對於徐志摩把佛羅倫斯﹙Florence﹚翻成翡冷翠,我一直有些納悶。來到義大利我才知道,原來佛羅倫斯的義大利文是“Firenze”。
走了義大利幾個大城市,發覺這些城市和台北有個共通點---光禿禿。除了馬路上整齊劃一的行道樹外,似乎就聞不到其他綠色的氣息了。然而來到佛羅倫斯,沿途明顯增多的花草樹木,為這充滿文藝風的城市添加了些許生氣。
中午,從古城區附近的餐館走出來,站在人車稀少的街道上,可清楚望見佛羅倫斯人的的驕傲---聖母百花大教堂的八角形大圓頂。往前走幾步路,進了古城區,便是與適才街道截然不同的景象。彷彿來到某個不知名的王國般,舉目所及盡是巨大古老的建築。除了外觀華麗驚人的聖母百花大教堂外,還有被米開朗基羅喻為「天堂之門」的洗禮堂及高聳入雲端的鐘塔。不算寬廣的路面上坐了一整排的街頭畫家,從寫實派到狂野派一應俱全,可惜我的時間不夠充裕,否則還真躍躍欲試。就在我盯著街頭畫家的同時,忽然傳來達達馬蹄聲,回頭一看,原來是一輛載著遊客的馬車奔馳而來。雖然明白這也是觀光區的商人技兩之一罷了,然而古城配馬車,既不突兀也不造作,簡直就是五星級的夢幻!看得我這個台北鄉巴佬一愣一愣的。
接著我們漫步至市政廳廣場。聽說市政廳廣場有「歐洲最美麗的客廳」美名,不過與其說美麗,我倒覺得這兒存在著一種凜然的氣質,即使廣場上人潮不少,然而矗立其中的幾尊雕像及噴泉,卻讓這兒增添了幾分氣勢,與威尼斯聖馬可廣場上熱情歡樂的氣氛有段差距。廣場旁烏菲茲美術館外的迴廊,則有不同街頭藝人各據一方展身手。一個把自己全身噴成藍色的人,躺在地上一動也不動,我站在他面前端詳半天,還是搞不懂他究竟要表達什麼。人氣最旺的則是一個用噴漆作畫的畫家,利用不同色彩及噴漆潑墨般的效果,創造出一幅福鮮豔奪目的畫作,也吸引了一圈圈的群眾。

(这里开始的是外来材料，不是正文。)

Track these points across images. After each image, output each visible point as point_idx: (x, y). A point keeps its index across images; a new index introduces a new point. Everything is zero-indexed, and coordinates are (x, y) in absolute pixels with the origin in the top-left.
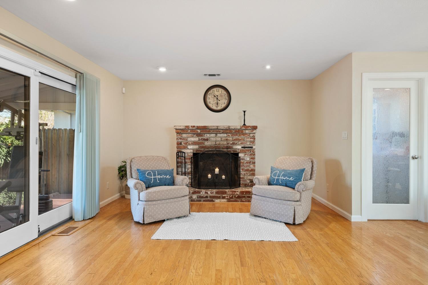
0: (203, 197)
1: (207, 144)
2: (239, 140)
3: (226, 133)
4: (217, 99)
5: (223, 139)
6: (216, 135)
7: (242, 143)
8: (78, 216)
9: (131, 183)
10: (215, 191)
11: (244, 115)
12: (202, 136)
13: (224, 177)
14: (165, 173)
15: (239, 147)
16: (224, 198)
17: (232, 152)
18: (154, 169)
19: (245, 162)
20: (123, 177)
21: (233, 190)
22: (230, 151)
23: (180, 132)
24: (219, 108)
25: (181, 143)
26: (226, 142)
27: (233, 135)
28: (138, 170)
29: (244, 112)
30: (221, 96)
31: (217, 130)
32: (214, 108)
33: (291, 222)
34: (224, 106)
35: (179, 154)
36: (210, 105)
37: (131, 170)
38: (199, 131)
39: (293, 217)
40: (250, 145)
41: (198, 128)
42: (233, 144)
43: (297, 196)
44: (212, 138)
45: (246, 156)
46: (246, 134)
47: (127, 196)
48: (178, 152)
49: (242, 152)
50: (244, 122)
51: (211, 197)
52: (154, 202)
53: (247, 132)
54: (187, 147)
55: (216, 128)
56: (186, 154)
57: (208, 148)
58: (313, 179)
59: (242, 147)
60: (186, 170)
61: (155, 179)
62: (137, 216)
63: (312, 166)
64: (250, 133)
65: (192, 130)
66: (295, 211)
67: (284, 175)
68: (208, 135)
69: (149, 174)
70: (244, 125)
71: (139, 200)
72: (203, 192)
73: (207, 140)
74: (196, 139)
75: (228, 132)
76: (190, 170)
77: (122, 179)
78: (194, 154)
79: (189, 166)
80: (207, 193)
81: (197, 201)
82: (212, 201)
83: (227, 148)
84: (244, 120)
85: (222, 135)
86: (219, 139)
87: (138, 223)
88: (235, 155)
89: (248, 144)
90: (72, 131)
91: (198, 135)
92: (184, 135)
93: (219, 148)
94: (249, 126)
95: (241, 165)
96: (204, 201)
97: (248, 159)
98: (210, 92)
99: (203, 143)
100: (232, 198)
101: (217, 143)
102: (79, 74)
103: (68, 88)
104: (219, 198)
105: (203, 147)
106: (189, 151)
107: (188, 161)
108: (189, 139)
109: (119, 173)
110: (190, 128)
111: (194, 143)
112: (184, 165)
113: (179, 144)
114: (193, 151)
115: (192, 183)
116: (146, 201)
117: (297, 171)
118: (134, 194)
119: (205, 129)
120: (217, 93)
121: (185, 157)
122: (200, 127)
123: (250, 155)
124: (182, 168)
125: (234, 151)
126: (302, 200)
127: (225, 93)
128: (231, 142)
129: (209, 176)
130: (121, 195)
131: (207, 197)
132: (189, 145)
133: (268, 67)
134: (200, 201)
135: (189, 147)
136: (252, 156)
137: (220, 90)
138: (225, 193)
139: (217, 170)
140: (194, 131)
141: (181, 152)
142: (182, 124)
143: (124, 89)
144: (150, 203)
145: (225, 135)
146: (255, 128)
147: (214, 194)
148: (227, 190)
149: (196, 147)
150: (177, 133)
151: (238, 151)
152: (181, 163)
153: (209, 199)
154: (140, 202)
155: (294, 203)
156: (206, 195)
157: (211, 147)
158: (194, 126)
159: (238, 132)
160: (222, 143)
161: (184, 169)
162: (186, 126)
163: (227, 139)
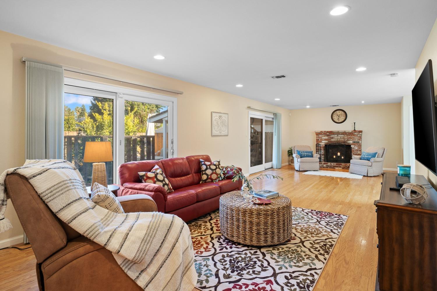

當我們從烏菲茲美術館走出來時,空中烏雲密佈,沒多久就降下傾盆大雨,我連忙跑到領主迴廊躲雨。擺滿各式雕像的迴廊裡早已擠滿躲雨的遊客,我隨意靠在一座雕像下,悄悄觀察四周人群。有人在看書,有人在小憩,有人在搭訕,有人也在偷覷我這個迴廊裡僅有的東方人。我頓時想起,在這兒我才是不折不扣的外國人呢!
大雨過後,我開始四處找廁所,心想廣場上的老皇宮一定可以借到廁所。沒想到老皇宮門口的警衛卻要我到前方第二個路口轉角的公共廁所去,我只好乖乖再往前走一段路。這時是下午五點,廣場前的鐘聲剛好響起,我循著鐘聲的方向往後一瞧,卻發現那幾個警衛全都跟在我身後,愣了一下,才了解原來他們是趕著準時下班,才不肯讓我借廁所,不禁有些哭笑不得。